● Data under study
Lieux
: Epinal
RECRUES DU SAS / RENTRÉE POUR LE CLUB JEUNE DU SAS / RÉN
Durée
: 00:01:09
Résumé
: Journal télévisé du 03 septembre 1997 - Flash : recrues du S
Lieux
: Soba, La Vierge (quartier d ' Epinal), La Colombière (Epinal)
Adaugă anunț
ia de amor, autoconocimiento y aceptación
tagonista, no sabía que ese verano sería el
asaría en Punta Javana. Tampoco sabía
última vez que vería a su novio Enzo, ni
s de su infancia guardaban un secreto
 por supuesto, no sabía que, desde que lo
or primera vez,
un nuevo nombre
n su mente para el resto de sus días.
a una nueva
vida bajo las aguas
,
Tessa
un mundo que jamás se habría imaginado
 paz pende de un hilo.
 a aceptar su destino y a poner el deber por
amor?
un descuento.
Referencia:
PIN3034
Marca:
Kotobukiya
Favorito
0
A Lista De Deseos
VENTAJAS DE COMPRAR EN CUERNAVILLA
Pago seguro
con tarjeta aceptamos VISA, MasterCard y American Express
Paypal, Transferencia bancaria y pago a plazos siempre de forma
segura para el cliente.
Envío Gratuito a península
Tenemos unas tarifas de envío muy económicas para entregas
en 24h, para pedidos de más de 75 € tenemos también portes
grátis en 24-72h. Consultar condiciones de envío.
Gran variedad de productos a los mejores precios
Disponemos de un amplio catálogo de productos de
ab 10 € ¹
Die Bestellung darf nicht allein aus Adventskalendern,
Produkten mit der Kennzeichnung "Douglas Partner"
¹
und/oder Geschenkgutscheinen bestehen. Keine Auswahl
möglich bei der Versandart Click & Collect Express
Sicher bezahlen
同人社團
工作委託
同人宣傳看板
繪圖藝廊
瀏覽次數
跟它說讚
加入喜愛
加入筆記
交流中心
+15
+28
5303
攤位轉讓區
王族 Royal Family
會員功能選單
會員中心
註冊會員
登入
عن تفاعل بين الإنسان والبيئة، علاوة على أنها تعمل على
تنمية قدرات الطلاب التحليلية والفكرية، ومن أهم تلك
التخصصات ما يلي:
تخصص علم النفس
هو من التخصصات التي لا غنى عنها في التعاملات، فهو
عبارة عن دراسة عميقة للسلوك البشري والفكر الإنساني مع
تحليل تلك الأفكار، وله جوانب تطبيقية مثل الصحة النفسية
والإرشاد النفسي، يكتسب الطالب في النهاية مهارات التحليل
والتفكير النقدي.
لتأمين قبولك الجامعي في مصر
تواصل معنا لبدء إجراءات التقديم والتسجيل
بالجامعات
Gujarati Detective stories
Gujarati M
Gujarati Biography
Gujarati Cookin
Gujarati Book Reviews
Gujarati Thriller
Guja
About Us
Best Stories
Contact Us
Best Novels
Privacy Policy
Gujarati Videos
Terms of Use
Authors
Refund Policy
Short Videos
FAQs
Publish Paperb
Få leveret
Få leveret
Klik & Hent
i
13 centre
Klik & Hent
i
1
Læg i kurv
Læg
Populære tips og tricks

...

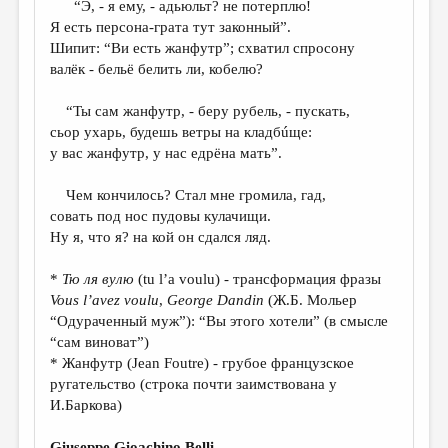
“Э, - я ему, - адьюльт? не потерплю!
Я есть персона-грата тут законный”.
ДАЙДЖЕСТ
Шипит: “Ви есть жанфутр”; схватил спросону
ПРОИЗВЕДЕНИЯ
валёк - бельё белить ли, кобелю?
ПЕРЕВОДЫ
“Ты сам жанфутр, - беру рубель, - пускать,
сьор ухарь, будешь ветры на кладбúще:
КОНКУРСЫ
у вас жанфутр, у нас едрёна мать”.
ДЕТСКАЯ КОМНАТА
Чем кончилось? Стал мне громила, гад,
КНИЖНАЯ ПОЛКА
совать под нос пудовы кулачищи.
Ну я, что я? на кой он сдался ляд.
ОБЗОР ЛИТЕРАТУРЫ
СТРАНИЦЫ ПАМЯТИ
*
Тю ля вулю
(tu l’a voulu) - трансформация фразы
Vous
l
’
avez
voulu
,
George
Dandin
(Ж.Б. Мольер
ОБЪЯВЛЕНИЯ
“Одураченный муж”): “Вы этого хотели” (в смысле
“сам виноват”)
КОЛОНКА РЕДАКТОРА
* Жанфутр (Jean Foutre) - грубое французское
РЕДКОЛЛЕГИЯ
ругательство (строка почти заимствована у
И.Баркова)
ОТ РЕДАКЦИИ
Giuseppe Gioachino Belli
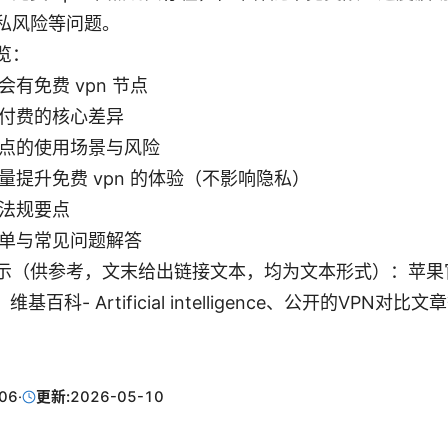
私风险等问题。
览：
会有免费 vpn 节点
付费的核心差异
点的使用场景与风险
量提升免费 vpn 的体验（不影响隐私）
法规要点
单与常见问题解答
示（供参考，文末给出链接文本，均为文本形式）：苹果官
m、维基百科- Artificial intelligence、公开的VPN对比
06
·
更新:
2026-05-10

● What this task involves
Collect every line from the rows above that contains the string "Gujarati".

● Solved exercise
Gujarati Detective stories
Gujarati M
Gujarati Biography
Gujarati Cookin
Gujarati Book Reviews
Gujarati Thriller
Gujarati Videos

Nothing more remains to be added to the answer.